In the months since Battles' first appearance in Boston, its crowd has doubled. I listened as each person in the audience told the uninitiated what to expect, or what happened at the last show everyone brought a friend, a witness. The crowd was hip many not yet twenty-one and thus sporting the club-imposed "X" upon their hands. The audience seemed to be visibly split between the technical types studying the keyboards and computers and effects pedals or attempting to break the band's music into mathematical equations, and the more artistic kids who attempted to dance to the broken, impromptu, and morphing rhythms.
While the barrage of sounds is not entirely accessible, it is easily identifiable and inspires audiences immediately. The deeper elements of the band's composition and interaction are much trickier and can easily obsess those looking to reduce the band's music into notes and time signatures. With the multiple guitar over-dubs (provided live by pedals and outboard gear), I don't believe the mutating sound of Battles could ever be cataloged in such a way. This is entirely new.

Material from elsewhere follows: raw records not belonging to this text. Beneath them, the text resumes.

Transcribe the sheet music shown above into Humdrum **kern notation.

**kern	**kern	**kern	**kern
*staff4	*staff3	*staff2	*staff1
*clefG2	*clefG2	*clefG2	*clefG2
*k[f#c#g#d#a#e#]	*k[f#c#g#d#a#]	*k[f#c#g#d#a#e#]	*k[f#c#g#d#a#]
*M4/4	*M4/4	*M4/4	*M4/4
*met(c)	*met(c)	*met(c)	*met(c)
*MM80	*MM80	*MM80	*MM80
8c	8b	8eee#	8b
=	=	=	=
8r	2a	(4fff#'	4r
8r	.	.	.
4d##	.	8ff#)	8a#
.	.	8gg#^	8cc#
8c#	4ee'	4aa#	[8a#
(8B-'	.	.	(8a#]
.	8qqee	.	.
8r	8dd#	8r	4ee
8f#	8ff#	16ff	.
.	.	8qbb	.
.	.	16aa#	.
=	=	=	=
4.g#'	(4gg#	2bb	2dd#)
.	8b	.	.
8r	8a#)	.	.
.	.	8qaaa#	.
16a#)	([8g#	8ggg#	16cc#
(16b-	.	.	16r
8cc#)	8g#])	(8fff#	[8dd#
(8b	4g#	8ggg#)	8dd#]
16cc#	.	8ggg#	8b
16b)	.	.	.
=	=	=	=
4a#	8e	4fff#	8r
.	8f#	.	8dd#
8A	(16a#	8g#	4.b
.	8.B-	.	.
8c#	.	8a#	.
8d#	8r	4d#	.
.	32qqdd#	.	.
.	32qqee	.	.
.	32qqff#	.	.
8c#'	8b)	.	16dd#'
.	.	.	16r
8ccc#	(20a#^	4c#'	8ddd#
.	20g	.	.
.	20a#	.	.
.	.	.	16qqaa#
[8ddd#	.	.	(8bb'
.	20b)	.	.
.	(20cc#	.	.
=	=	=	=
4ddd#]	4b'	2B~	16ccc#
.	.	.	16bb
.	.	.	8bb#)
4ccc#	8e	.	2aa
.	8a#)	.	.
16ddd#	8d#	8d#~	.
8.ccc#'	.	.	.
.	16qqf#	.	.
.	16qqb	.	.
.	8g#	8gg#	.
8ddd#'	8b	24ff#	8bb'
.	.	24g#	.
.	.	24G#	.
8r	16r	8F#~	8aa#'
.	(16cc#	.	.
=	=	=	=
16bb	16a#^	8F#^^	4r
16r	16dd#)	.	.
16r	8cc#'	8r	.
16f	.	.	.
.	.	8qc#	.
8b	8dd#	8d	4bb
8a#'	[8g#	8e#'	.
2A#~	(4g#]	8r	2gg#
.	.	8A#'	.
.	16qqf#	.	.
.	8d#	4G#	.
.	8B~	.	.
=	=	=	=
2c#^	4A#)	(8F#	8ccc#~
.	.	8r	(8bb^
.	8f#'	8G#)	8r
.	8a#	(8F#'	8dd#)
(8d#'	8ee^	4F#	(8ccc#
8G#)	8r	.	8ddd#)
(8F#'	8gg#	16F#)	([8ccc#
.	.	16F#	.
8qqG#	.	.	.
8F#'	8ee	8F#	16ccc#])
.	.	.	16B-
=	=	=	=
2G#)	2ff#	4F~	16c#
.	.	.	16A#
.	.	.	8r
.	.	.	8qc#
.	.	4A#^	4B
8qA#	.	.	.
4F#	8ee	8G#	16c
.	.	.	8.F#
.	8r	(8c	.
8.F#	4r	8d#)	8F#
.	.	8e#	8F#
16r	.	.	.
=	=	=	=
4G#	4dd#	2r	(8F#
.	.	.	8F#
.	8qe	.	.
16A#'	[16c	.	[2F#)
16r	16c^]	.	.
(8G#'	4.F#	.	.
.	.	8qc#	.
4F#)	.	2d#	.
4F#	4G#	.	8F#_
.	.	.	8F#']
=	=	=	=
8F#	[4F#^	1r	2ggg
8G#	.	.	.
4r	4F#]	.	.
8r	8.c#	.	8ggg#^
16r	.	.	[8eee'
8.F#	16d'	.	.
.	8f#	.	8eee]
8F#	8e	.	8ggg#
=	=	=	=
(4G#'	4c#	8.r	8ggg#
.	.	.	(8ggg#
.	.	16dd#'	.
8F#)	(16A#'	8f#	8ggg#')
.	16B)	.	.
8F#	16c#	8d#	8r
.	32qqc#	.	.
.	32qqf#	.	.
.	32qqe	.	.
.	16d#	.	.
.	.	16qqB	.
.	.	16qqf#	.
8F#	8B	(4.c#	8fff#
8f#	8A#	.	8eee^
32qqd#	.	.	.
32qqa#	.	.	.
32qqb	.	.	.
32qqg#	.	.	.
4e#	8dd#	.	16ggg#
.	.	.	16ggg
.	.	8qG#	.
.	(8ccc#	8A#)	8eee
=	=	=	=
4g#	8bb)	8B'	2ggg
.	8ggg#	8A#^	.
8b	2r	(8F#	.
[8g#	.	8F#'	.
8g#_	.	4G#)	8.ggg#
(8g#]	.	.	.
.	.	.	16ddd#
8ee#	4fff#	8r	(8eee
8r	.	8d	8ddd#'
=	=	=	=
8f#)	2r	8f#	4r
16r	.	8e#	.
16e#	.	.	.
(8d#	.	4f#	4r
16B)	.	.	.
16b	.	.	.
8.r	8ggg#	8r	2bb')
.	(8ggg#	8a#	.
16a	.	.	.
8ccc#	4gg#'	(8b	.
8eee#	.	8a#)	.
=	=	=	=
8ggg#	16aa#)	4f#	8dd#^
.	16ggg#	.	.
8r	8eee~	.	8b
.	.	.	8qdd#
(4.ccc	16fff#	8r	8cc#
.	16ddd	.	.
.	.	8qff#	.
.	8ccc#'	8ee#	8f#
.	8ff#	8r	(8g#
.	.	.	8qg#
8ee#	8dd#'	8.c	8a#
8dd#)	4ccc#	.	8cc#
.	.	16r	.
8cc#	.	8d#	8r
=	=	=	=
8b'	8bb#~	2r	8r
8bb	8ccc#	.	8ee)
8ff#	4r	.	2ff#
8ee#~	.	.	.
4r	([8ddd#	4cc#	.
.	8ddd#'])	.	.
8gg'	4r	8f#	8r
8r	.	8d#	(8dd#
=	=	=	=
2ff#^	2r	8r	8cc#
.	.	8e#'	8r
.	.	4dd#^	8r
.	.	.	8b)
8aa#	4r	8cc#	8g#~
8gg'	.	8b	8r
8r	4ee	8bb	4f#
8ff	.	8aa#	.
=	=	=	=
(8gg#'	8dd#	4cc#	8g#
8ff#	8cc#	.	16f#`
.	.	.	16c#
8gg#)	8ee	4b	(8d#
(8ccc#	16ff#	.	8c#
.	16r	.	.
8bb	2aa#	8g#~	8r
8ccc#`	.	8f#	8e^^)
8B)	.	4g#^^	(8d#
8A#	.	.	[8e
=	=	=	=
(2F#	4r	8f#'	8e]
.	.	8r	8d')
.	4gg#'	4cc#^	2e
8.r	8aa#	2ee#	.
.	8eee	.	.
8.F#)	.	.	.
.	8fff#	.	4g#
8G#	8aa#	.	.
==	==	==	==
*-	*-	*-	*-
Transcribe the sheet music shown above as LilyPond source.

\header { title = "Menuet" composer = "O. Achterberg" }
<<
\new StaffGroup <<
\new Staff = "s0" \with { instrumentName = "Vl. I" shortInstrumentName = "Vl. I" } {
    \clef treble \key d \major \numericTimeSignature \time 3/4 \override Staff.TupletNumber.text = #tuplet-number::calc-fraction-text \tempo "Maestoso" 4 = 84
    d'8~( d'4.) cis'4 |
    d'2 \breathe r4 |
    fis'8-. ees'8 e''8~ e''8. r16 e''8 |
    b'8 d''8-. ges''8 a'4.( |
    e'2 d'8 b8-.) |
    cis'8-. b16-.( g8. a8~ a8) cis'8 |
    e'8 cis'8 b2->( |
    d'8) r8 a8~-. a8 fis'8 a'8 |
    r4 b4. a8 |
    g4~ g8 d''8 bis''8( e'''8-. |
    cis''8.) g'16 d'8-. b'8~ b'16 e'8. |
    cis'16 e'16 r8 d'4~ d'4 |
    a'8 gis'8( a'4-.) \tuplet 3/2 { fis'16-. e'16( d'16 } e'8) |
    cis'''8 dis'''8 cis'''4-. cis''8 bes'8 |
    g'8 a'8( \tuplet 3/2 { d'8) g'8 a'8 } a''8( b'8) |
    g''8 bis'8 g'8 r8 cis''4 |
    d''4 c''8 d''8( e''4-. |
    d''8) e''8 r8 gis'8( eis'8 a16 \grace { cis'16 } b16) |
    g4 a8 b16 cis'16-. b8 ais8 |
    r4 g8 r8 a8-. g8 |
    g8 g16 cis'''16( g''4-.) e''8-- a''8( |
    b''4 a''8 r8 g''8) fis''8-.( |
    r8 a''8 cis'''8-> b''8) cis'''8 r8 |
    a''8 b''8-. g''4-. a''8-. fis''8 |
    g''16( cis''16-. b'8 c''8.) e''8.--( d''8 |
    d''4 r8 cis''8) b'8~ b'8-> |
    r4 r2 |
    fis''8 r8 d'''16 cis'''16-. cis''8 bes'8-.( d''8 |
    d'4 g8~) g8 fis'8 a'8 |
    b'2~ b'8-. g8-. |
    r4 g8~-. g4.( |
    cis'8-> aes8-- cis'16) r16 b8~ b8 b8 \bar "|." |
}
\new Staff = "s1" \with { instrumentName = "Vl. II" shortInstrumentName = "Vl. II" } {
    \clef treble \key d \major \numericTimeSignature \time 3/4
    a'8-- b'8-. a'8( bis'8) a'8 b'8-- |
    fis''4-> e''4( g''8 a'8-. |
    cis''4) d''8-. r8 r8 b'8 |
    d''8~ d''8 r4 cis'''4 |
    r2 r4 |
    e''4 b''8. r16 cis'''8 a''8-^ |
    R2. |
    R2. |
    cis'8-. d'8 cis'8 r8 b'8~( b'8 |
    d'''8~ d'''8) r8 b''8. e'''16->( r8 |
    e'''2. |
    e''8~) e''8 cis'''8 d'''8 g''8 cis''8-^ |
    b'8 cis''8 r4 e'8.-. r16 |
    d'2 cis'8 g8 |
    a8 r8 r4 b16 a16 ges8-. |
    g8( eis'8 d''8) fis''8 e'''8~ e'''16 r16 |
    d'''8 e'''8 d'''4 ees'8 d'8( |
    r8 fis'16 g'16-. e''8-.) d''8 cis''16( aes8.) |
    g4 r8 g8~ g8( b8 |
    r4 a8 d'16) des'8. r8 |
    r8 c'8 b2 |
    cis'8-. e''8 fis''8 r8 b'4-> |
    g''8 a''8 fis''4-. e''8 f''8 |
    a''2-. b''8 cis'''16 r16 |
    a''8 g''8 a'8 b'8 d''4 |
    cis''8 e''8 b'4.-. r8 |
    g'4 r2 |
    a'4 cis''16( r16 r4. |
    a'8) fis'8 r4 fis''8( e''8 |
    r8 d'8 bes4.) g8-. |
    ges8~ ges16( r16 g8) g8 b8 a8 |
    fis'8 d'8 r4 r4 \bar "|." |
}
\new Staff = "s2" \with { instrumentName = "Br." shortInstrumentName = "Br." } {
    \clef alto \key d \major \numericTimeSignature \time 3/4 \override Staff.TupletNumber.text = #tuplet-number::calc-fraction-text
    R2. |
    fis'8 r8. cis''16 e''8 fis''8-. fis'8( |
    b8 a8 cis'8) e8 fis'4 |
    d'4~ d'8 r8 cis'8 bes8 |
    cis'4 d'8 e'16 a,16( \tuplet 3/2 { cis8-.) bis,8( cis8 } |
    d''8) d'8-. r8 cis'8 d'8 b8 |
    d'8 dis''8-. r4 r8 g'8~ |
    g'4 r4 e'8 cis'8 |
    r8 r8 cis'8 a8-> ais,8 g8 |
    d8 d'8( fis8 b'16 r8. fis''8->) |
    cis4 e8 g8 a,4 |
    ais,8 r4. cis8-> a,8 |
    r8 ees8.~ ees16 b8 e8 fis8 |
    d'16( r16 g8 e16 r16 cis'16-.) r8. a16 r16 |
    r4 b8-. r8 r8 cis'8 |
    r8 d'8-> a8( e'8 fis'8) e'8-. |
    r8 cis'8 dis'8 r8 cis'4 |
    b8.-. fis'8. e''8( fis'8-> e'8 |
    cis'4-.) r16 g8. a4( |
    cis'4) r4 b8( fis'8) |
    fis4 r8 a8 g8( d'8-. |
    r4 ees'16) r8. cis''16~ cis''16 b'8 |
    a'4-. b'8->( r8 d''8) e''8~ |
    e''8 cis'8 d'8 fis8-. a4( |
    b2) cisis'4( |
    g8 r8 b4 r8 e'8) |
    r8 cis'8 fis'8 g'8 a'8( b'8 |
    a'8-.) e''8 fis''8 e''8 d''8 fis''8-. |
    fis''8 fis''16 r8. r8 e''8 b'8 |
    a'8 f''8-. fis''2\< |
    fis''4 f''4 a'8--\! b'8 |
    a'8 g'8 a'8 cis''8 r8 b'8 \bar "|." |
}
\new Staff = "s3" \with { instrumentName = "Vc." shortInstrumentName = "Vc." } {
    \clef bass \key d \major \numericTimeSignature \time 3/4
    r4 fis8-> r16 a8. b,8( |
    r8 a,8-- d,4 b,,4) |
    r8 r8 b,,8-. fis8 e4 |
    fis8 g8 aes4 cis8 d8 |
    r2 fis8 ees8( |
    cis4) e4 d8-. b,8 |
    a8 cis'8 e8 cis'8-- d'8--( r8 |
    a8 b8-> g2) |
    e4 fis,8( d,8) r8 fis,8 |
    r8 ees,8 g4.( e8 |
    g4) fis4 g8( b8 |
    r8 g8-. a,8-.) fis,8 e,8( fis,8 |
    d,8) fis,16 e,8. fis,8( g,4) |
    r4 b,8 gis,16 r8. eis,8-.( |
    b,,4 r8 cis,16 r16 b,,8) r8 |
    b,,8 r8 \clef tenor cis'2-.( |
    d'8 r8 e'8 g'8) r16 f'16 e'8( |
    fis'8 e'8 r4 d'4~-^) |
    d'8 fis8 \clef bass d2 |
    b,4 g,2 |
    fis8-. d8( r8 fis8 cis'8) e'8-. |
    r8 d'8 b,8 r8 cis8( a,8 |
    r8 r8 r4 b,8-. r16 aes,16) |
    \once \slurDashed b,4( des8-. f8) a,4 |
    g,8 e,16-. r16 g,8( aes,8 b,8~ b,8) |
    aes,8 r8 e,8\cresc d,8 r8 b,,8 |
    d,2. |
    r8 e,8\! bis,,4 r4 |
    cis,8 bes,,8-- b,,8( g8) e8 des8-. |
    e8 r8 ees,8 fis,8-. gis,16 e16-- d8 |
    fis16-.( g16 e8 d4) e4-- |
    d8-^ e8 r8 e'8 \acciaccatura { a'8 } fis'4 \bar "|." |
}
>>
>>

Although I've yet to conduct a formal interview with the band, it is probably safe to assume that compositions are planned improvisations with keys and themes designed to come into use, but never in the same way twice, and never when you might expect. Often the songs build from a single guitar, then add that guitar doubled upon itself, then doubled again, then slowly the band joins in, comes together, falls apart, and them comes together again. It's fascinating on a cerebral level, and captivating on a purely sonic level.
Surprisingly, the band ended on a down note, closing with a purely improvisational piece that never seemed to connect with the audience or its players. Williams backed out occasionally, amusing himself by performing handstands against the wall of the club, or simply slumping down against that wall. Afterwards I talked to Williams. His voice was mellow, his mind fully engaged, and his body hyper. The combination seemed artificially induced, if not unholy. I asked about the wall stands and Williams turned his head over his shoulder, looked at the wall, and offered, "I just discovered it tonight. It's a great wall." While maybe not outwardly competitive, I think he must have been trying to show up Sprinkles' Justin Joyce by performing from the Advanced Yoga for Keyboarders Workout.